Longtemps, les Victoires de la musique ont cantonné le rap à des catégories fourre-tout sous l’intitulé “musique urbaine” ou “rap /groove”, finalement supprimées, il y a trois ans.

Depuis 2021, la cérémonie récompense les artistes les plus streamés sur les plateformes musicales. Ces prix, remportés à trois reprises par des rappeurs, suscitent de vives critiques dans le milieu ; perçus comme une manière d’acter le succès commercial des projets en leur niant toute qualité artistique.

“On ne peut pas continuer à ignorer autant d’artistes, plébiscités par autant de monde, ce n’est jute pas possible” s’insurge Antoine Laurent, directeur éditorial des Flammes. Cette nouvelle cérémonie “est un enjeu politique. Il s’agit de dire à tous ces artistes : vous êtes des portes drapeaux de la culture francophone. En 2023, c’est une réalité indéniable”.

La “révolution” du streaming

Pour les professionnels de l’industrie comme les auditeurs, cette première édition des Flammes incarne une forme de consécration pour le rap, qui connait depuis quelques années un véritable âge d’or commercial.

“Avant 2015, on était encore dans la crise du disque ; seule quelques têtes d’affiche vivaient de leur musique” rappelle Hamad. “C’était particulièrement difficile pour notre industrie car le public rap est un public jeune, très actif sur Internet, et donc qui téléchargeait beaucoup illégalement. L’arrivée du streaming en 2015 et la généralisation des abonnements payants a été pour nous une véritable révolution”.

Les chiffres parlent d’eux-mêmes : en 2022, le top 5 des artistes les plus écoutés en France est composé uniquement de rappeurs (Jul, Ninho, OrelSan, PNL et Lomepal). Sept albums de rap figurent également parmi les 10 albums les plus vendus de l’année.

Cet engouement se vérifie également en concert avec un taux de remplissage extrêmement rapide pour de nombreux artistes, y compris dans de grandes salles comme l’Accord Arena, à Paris Bercy, où se sont succédé l’année dernière Laylow, Orelsan, PNL, Vald, Rohff, Niska, Roméo Elvis ou bien encore Kalash.

Artistiquement aussi, le secteur est en plein boom. La démocratisation de l’autotune, logiciel de correcteur de notes, permet aux artistes de mélanger rap et chant, repoussant ainsi les frontières du genre.
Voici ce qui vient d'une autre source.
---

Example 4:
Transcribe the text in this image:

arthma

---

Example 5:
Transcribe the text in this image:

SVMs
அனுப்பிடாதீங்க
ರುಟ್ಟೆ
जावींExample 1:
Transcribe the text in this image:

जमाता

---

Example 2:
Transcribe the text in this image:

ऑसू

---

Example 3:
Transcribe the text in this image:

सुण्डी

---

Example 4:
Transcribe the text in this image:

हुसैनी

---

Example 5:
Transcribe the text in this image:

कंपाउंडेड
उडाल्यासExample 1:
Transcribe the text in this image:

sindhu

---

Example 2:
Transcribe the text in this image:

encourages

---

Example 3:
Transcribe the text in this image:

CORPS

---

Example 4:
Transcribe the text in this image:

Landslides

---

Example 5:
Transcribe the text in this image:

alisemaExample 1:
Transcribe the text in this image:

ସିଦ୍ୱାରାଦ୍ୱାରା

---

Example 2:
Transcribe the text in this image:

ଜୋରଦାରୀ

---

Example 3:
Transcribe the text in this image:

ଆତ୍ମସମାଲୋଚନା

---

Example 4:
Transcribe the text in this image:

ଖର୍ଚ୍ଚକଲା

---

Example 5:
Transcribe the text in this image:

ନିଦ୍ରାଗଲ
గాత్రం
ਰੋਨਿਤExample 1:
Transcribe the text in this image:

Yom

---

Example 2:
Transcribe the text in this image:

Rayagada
Pour les organisateurs des Flammes, l’un des défis était de représenter cette diversité grandissante, en ajoutant des catégories plus larges telles que nouvelles pop, R&B, inspiration Afro ou bien Caribéenne, tout en rassemblant ces différents courants derrière une bannière commune.

“Dès le départ, nous avons décidé de nous affranchir de la notion de musique urbaine” souligne Antoine Laurent. “Ce terme est trop souvent utilisé de manière péjorative et réductrice pour qualifier ce qui est fait par les noirs et les arabes dans les cités de France. Nous avons opté pour la ‘cérémonie des cultures populaires’, qui nous paraissait plus valorisant et permettait de représenter les différentes sensibilités de cette culture”.

Installer “une marque”

Jeudi soir, au théâtre du Chatelet, la fête bat son plein et les remises des prix s’enchainent. Parfait ambassadeur de l’ouverture musicale revendiquée par la cérémonie des Flammes, le jeune rappeur et chanteur Tiakola caracole en tête avec trois victoires, dans les catégories nouvelle pop, R&B et Afro.
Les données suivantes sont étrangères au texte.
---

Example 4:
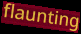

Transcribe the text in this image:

flaunting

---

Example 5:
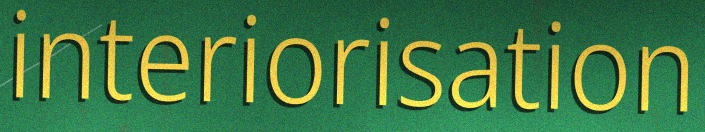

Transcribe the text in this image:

interiorisation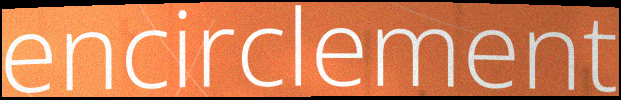
encirclement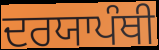
ਦਰਯਾਪੰਥੀ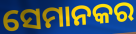
ସେମାନକରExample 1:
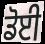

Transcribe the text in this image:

ਡੋਈ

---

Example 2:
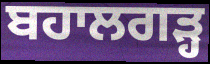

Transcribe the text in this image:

ਬਹਾਲਗੜ੍ਹ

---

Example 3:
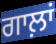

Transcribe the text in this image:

ਗਾਲ਼ਾਂ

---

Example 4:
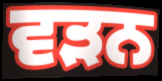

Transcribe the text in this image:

ਵੜਨ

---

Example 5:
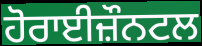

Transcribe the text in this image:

ਹੋਰਾਈਜ਼ੌਨਟਲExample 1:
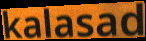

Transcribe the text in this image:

kalasad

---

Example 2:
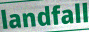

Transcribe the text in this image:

landfall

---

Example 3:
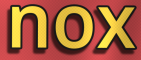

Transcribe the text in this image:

nox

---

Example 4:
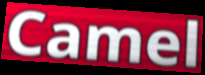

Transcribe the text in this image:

Camel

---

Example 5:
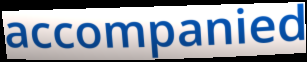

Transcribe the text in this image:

accompaniedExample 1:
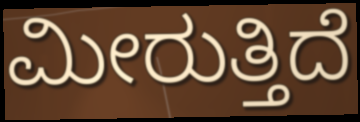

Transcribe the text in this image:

ಮೀರುತ್ತಿದೆ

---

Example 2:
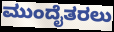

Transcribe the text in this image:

ಮುಂದೈತರಲು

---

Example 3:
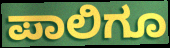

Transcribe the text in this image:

ಪಾಲಿಗೂ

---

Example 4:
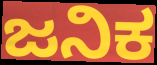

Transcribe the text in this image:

ಜನಿಕ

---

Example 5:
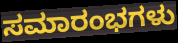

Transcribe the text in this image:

ಸಮಾರಂಭಗಳು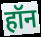
हॉनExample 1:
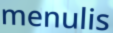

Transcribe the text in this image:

menulis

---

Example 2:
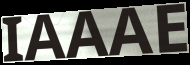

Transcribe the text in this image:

IAAAE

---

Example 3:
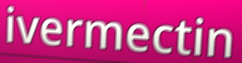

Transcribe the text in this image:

Les prix des meilleurs artistes féminins et masculins sont attribués à la chanteuse Aya Nakamura et au rappeur Gazo, qui remporte également le prix Spotify pour son album KMT. Le meilleur album rap est attribué à Dinos pour son album concept “Hiver à Paris”.

La fin de la cérémonie est marquée par un long medley des deux grands vainqueurs de la soirée Tiakola et Gazo, sous les applaudissements du public. Pour leur première édition, les organisateurs des Flammes semblent avoir remporté leur pari.

Mais pour Hamad ce qui s’apparente à une victoire n’est qu’une étape. “Cet évènement est un aboutissement mais on l’imagine aussi comme une marque qui va perdurer. Nous sommes déjà sur la saison deux. Puis il y aura la trois, quatre, cinq… ».